The use of results from human experimentation against prisoners is controversial at best. Yet there had long been examples of top-secret human experimentation of this sort in the United States, albeit on a far more modest scale. During the 1930s experiments were carried out in which people were unwittingly injected with cancer cells and injected with radioactive nucleotides, and in Alabama 400 black workers were experimentally injected with syphilis, while in Iowa 22 orphans were put under such intense psychological distress that they were experimentally turned from being normal children into stuttering, quivering victims. The United States Army infected 40 °Chicago prisoners with malaria, without their knowledge or consent.

When the war began, top-secret medical research gained pace. The Chemical Warfare Service carried out tests with poison gases that could be used in secret weapons (Lewisite and mustard gas) on 4,000 unwitting young soldiers. During the development of the atomic bomb under the Manhattan Project, plutonium was injected into soldiers. It is unlikely that they understood the risks, and three became seriously ill. One died.

Late in the war years, the University of Chicago Medical School organized the injection of malaria into mental patients at Illinois State Hospital, and the University of Rochester organized more trials with plutonium being injected into the veins of prisoners. The malaria research continued in Atlanta, with 800 prisoners being infected, and at the Argonne National Laboratories, Illinois, radioactive arsenic was injected in order to study how this element was eliminated from the body.
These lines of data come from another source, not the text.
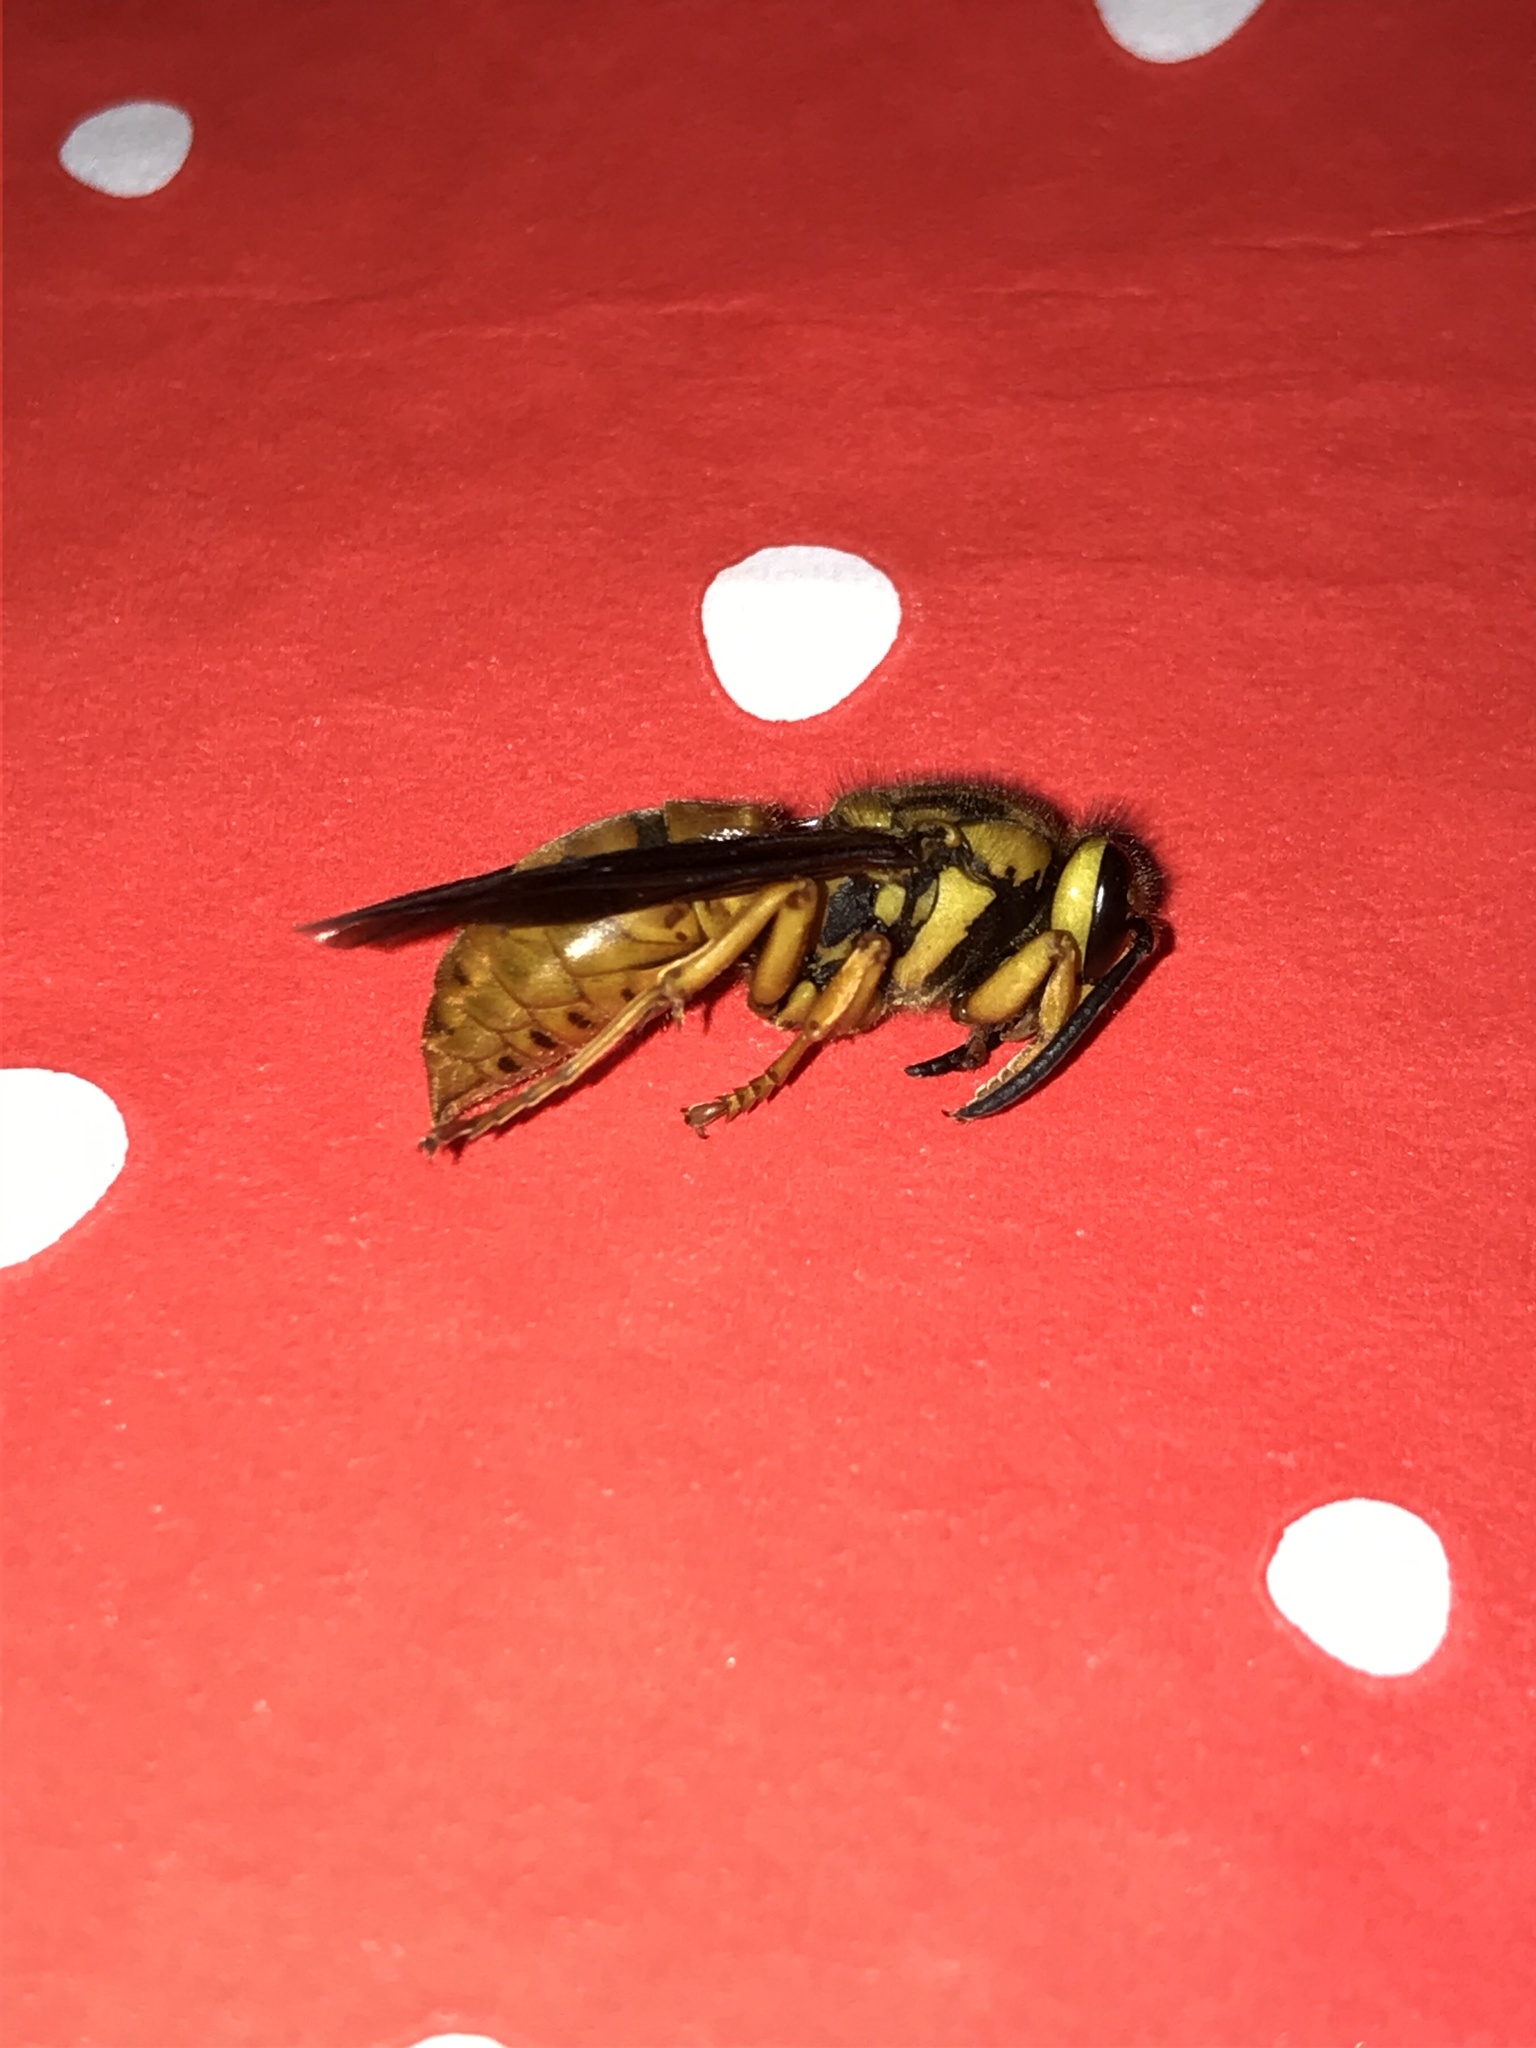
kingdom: Animalia
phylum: Arthropoda
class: Insecta
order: Hymenoptera
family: Vespidae
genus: Vespula
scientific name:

The most important medical research in the wartime United States was purely beneficial, however. It brought penicillin into widespread use for the treatment of bacterial infections and this launched the present-day era of antibiotic therapy. The antibiotics had been discovered in England, but little had been done by the British to realize their potential as an agent of treatment. It was American enterprise and scientific skill that would bring this from a laboratory curiosity into a therapeutic agent that would save countless millions of lives.

BRITISH DOCTORS AT WAR

The British were among the nations that, when war broke out, had large stockpiles of chemical weapons ready for use. Germany and the Allies both knew how poison gases had been a dominant factor in World War I, and each played a waiting game with the other. Undoubtedly there would have been no reluctance to use these dreadful devices, if the other side had done so first. The only reason gas war did not break out was because of this tactical stalemate; it was not because of principle. From the outbreak of war, the British were all equipped with gas masks and were told to keep them handy. Just as present-day youngsters carry a lunchbox to school, children in wartime Britain ran to school clutching their gas masks in their hands. There were regular drills in how to use them, and practices of mustering in the air-raid shelters hastily constructed in the school yard, every week. The threat of these secret weapons was ever present.